++++ Source records ++++

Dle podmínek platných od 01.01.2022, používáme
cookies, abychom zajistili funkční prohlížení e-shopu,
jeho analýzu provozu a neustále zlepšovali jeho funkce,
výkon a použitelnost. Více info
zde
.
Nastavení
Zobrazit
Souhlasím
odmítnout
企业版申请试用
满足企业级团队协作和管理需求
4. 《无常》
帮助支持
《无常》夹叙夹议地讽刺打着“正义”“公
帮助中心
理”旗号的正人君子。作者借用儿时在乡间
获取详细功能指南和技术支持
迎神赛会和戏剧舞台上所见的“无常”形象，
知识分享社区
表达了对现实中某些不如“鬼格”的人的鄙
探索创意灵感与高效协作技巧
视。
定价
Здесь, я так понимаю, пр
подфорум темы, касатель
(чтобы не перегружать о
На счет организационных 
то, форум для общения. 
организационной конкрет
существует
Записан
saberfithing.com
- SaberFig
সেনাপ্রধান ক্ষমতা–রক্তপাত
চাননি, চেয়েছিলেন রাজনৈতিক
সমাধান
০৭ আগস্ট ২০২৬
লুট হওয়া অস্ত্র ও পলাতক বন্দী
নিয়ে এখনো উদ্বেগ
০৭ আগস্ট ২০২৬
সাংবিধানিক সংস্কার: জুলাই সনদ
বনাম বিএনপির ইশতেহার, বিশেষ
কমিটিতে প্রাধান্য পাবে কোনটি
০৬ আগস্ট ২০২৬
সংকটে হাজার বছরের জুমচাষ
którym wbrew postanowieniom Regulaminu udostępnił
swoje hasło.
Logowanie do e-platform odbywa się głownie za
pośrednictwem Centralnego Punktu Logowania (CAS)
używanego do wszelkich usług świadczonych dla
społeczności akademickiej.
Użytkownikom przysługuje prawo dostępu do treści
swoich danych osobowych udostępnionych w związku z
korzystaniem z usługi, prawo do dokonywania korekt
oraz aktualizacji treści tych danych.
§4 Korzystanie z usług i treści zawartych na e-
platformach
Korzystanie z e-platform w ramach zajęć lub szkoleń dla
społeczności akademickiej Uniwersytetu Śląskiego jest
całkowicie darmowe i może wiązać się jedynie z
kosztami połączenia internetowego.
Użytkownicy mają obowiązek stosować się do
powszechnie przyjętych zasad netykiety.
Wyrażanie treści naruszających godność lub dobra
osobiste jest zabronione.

++++

→ **Task goal**
Set out the lines of the records as a numbered list, from the first line through the line containing "swoich danych osobowych", including both. Leave out any blank lines.

→ **Written answer**
1. Dle podmínek platných od 01.01.2022, používáme
2. cookies, abychom zajistili funkční prohlížení e-shopu,
3. jeho analýzu provozu a neustále zlepšovali jeho funkce,
4. výkon a použitelnost. Více info
5. zde
6. .
7. Nastavení
8. Zobrazit
9. Souhlasím
10. odmítnout
11. 企业版申请试用
12. 满足企业级团队协作和管理需求
13. 4. 《无常》
14. 帮助支持
15. 《无常》夹叙夹议地讽刺打着“正义”“公
16. 帮助中心
17. 理”旗号的正人君子。作者借用儿时在乡间
18. 获取详细功能指南和技术支持
19. 迎神赛会和戏剧舞台上所见的“无常”形象，
20. 知识分享社区
21. 表达了对现实中某些不如“鬼格”的人的鄙
22. 探索创意灵感与高效协作技巧
23. 视。
24. 定价
25. Здесь, я так понимаю, пр
26. подфорум темы, касатель
27. (чтобы не перегружать о
28. На счет организационных 
29. то, форум для общения. 
30. организационной конкрет
31. существует
32. Записан
33. saberfithing.com
34. - SaberFig
35. সেনাপ্রধান ক্ষমতা–রক্তপাত
36. চাননি, চেয়েছিলেন রাজনৈতিক
37. সমাধান
38. ০৭ আগস্ট ২০২৬
39. লুট হওয়া অস্ত্র ও পলাতক বন্দী
40. নিয়ে এখনো উদ্বেগ
41. ০৭ আগস্ট ২০২৬
42. সাংবিধানিক সংস্কার: জুলাই সনদ
43. বনাম বিএনপির ইশতেহার, বিশেষ
44. কমিটিতে প্রাধান্য পাবে কোনটি
45. ০৬ আগস্ট ২০২৬
46. সংকটে হাজার বছরের জুমচাষ
47. którym wbrew postanowieniom Regulaminu udostępnił
48. swoje hasło.
49. Logowanie do e-platform odbywa się głownie za
50. pośrednictwem Centralnego Punktu Logowania (CAS)
51. używanego do wszelkich usług świadczonych dla
52. społeczności akademickiej.
53. Użytkownikom przysługuje prawo dostępu do treści
54. swoich danych osobowych udostępnionych w związku z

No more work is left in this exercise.